Primary: agriculture, forestry, livestock rearing etc.
secondary: health, sanitation, transportation, education etc
tertiary: tourism, sports, music etc.
Types of method
A. final product method
In this method, NI is measured on the basis of monetary values of final product. Firstly, we find monetary values of final product of primary, secondary and tertiary sectors. Sum of the final products gives GDP at MP. To GDP at MP we add net factor income from abroad and from it we subtract depreciation and net indirect tax to find NI.
Final product of primary sector
Final product of secondary sector
Final product of tertiary sector
GDP at MP
Net indirect tax
Net factor income from abroad
B. value added method:
In this method, NI is measured adding the values added in each stage of production and distribution. Firstly we add values added in primary, secondary and tertiary sectors. Sum gives GDP at FC. From that we subtract depreciation and to it we add net factor income from abroad to find NI.

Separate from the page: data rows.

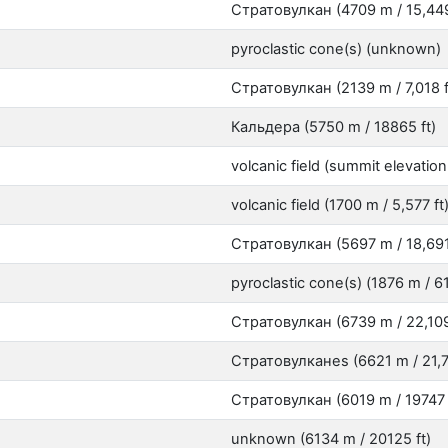
Стратовулкан (4709 m / 15,449
pyroclastic cone(s) (unknown)
Стратовулкан (2139 m / 7,018 f
Кальдера (5750 m / 18865 ft)
volcanic field (summit elevati
volcanic field (1700 m / 5,577 ft
Стратовулкан (5697 m / 18,691
pyroclastic cone(s) (1876 m / 61
Стратовулкан (6739 m / 22,109
Стратовулканes (6621 m / 21,7
Стратовулкан (6019 m / 19747 
unknown (6134 m / 20125 ft)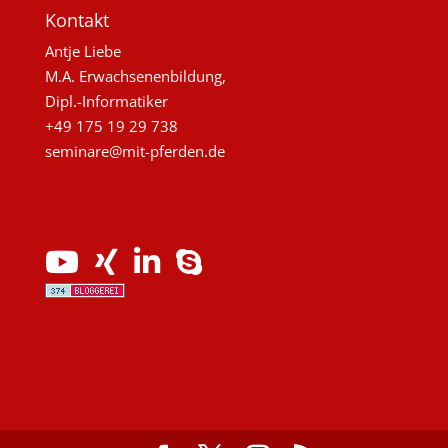
Kontakt
Antje Liebe
M.A. Erwachsenenbildung,
Dipl.-Informatiker
+49 175 19 29 738
seminare@mit-pferden.de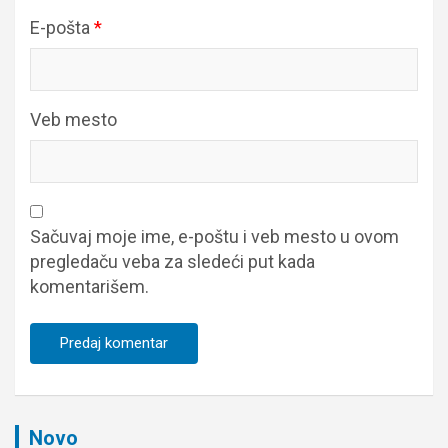
E-pošta
*
Veb mesto
Sačuvaj moje ime, e-poštu i veb mesto u ovom
pregledaču veba za sledeći put kada
komentarišem.
Novo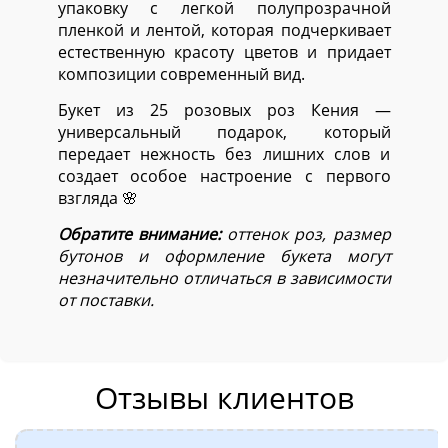
упаковку с легкой полупрозрачной
пленкой и лентой, которая подчеркивает
естественную красоту цветов и придает
композиции современный вид.
Букет из 25 розовых роз Кения —
универсальный подарок, который
передает нежность без лишних слов и
создает особое настроение с первого
взгляда 🌸
Обратите внимание:
оттенок роз, размер
бутонов и оформление букета могут
незначительно отличаться в зависимости
от поставки.
Отзывы клиентов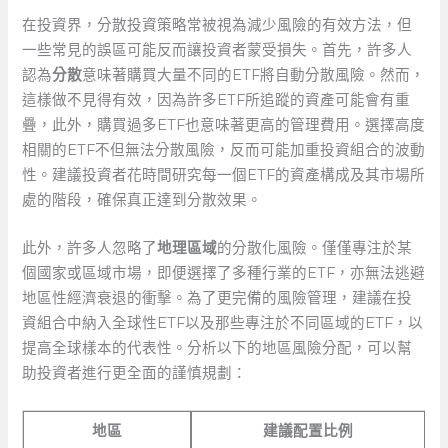
在投資界，分散投資策略常被視為減少風險的有效方法，但
一些常見的誤區可能反而讓投資者蒙受損失。首先，許多人
認為
分散
意味著購買大量不同的ETF將自動分散風險。然而，
這樣做不見得有效，因為許多ETF所追蹤的資產可能會有重
疊，此外，購買過多ETF也意味著更高的管理費用。選擇高度
相關的ETF不但無法分散風險，反而可能加重投資組合的波動
性。建議投資者花時間研究每一個ETF的資產構成及其市場所
處的階段，確保真正達到分散效果。
此外，許多人忽略了
地理區域
的分散化風險。僅僅專注於某
個國家或區域市場，即便選擇了多種行業的ETF，亦無法逃避
地區性經濟衰退的衝擊。為了更完備的風險管理，建議在投
資組合中納入全球性ETF以及那些專注於不同區域的ETF，以
提高全球樣本的代表性。分析以下的地區風險分配，可以幫
助投資者進行更全面的謹慎規劃：
地區
建議配置比例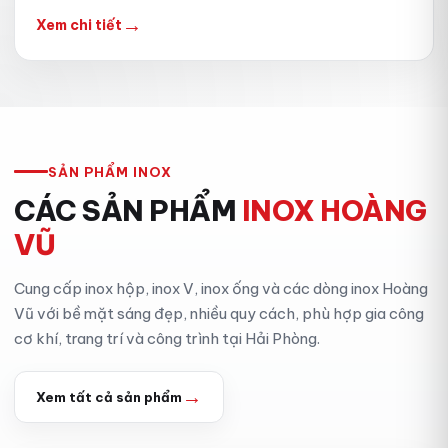
→
Xem chi tiết
SẢN PHẨM INOX
CÁC SẢN PHẨM
INOX HOÀNG
VŨ
Cung cấp inox hộp, inox V, inox ống và các dòng inox Hoàng
Vũ với bề mặt sáng đẹp, nhiều quy cách, phù hợp gia công
cơ khí, trang trí và công trình tại Hải Phòng.
→
Xem tất cả sản phẩm
INOX HỘP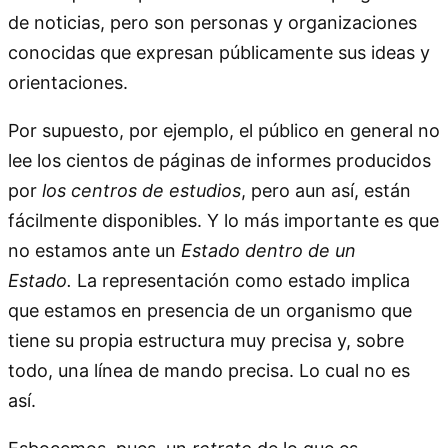
de noticias, pero son personas y organizaciones
conocidas que expresan públicamente sus ideas y
orientaciones.
Por supuesto, por ejemplo, el público en general no
lee los cientos de páginas de informes producidos
por
los centros de estudios
, pero aun así, están
fácilmente disponibles. Y lo más importante es que
no estamos ante un
Estado dentro de un
Estado.
La representación como estado implica
que estamos en presencia de un organismo que
tiene su propia estructura muy precisa y, sobre
todo, una línea de mando precisa. Lo cual no es
así.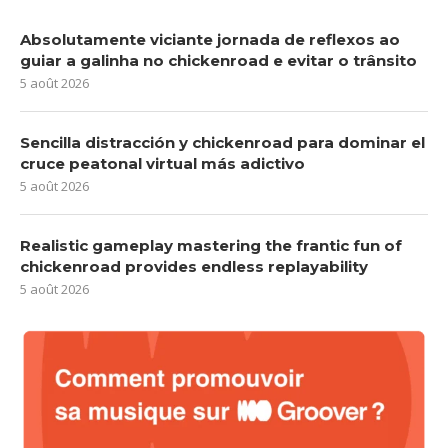
Absolutamente viciante jornada de reflexos ao
guiar a galinha no chickenroad e evitar o trânsito
5 août 2026
Sencilla distracción y chickenroad para dominar el
cruce peatonal virtual más adictivo
5 août 2026
Realistic gameplay mastering the frantic fun of
chickenroad provides endless replayability
5 août 2026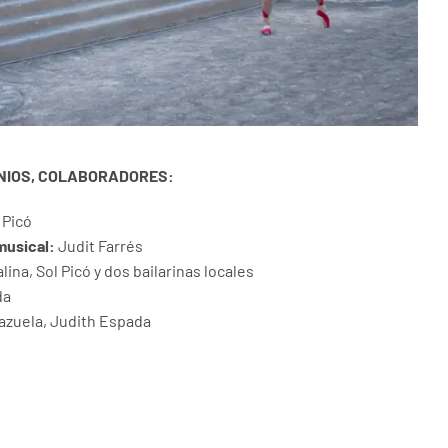
INIOS, COLABORADORES:
 Picó
musical:
Judit Farrés
ina, Sol Picó y dos bailarinas locales
da
azuela, Judith Espada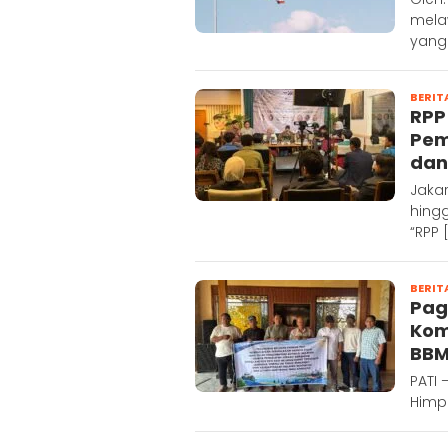
mela
yang
BERIT
RPP
Pem
dan
Jakar
hingg
“RPP 
BERIT
Pag
Kom
BBM
PATI 
Himpu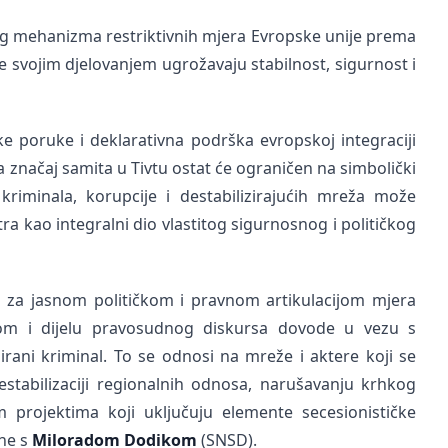
nog mehanizma restriktivnih mjera Evropske unije prema
 svojim djelovanjem ugrožavaju stabilnost, sigurnost i
ke poruke i deklarativna podrška evropskoj integraciji
a značaj samita u Tivtu ostat će ograničen na simbolički
kriminala, korupcije i destabilizirajućih mreža može
a kao integralni dio vlastitog sigurnosnog i političkog
za jasnom političkom i pravnom artikulacijom mjera
om i dijelu pravosudnog diskursa dovode u vezu s
ani kriminal. To se odnosi na mreže i aktere koji se
estabilizaciji regionalnih odnosa, narušavanju krhkog
m projektima koji uključuju elemente secesionističke
ane s
Miloradom Dodikom
(SNSD).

Value added in primary sector
Value added in secondary sector
Value added in primary sector
GDP at FC
Net factor income from abroad
Thus, these are the methods of measuring national income
Difficulties while measuring national income
1. Non-monetary transactions
There are many non monetary income and output in developing countries like owner occupied house, self consumed agriculture products etc. due to non monetary nature they aren’t included in national income
2. Problems of double counting
Only final goods and services should be included in national income. But it is arduous to distinguish between final goods and intermediate goods. Intermediate goods also can be used for final consumption. There are possibilities of double counting
3. Underground economy
Under ground economy consists of illegal transactions like drugs, gambling, smuggling etc. they are not included in national income thus income become less than actual amount
4. Petty production
me because they don’t maintain any account.
5. Public services
Public services like general administration, police, and army services are difficult to evaluate and they become hard to include in national income accounting
6. Illiteracy and ignorance
If majority of people are illiterate and ignorant, they can’t keep the records of production activities accurately. Hence, it is difficult to get correct information.
7. Capital gains or losses
When price of any assets alters then owner can make gains or losses. Such gains or losses are not included in national income.
8. Wages and salaries paid in kind
Payments made in kind mayn’t be included in national income. But facilities given in kind are calculates as supplements of wages and salaries on the income side
9. Conceptual problem
The major obstacles is whether to include the income generated within country or even generated abroad in national income and which method should be used in measuring national income
10. Transfer payments
Individual get pension, unemployment, allowance, windfall gains, subsidies on many measures , but they create difficulty in the measurement of national income.
Thus, these are the difficulties in measuring national income.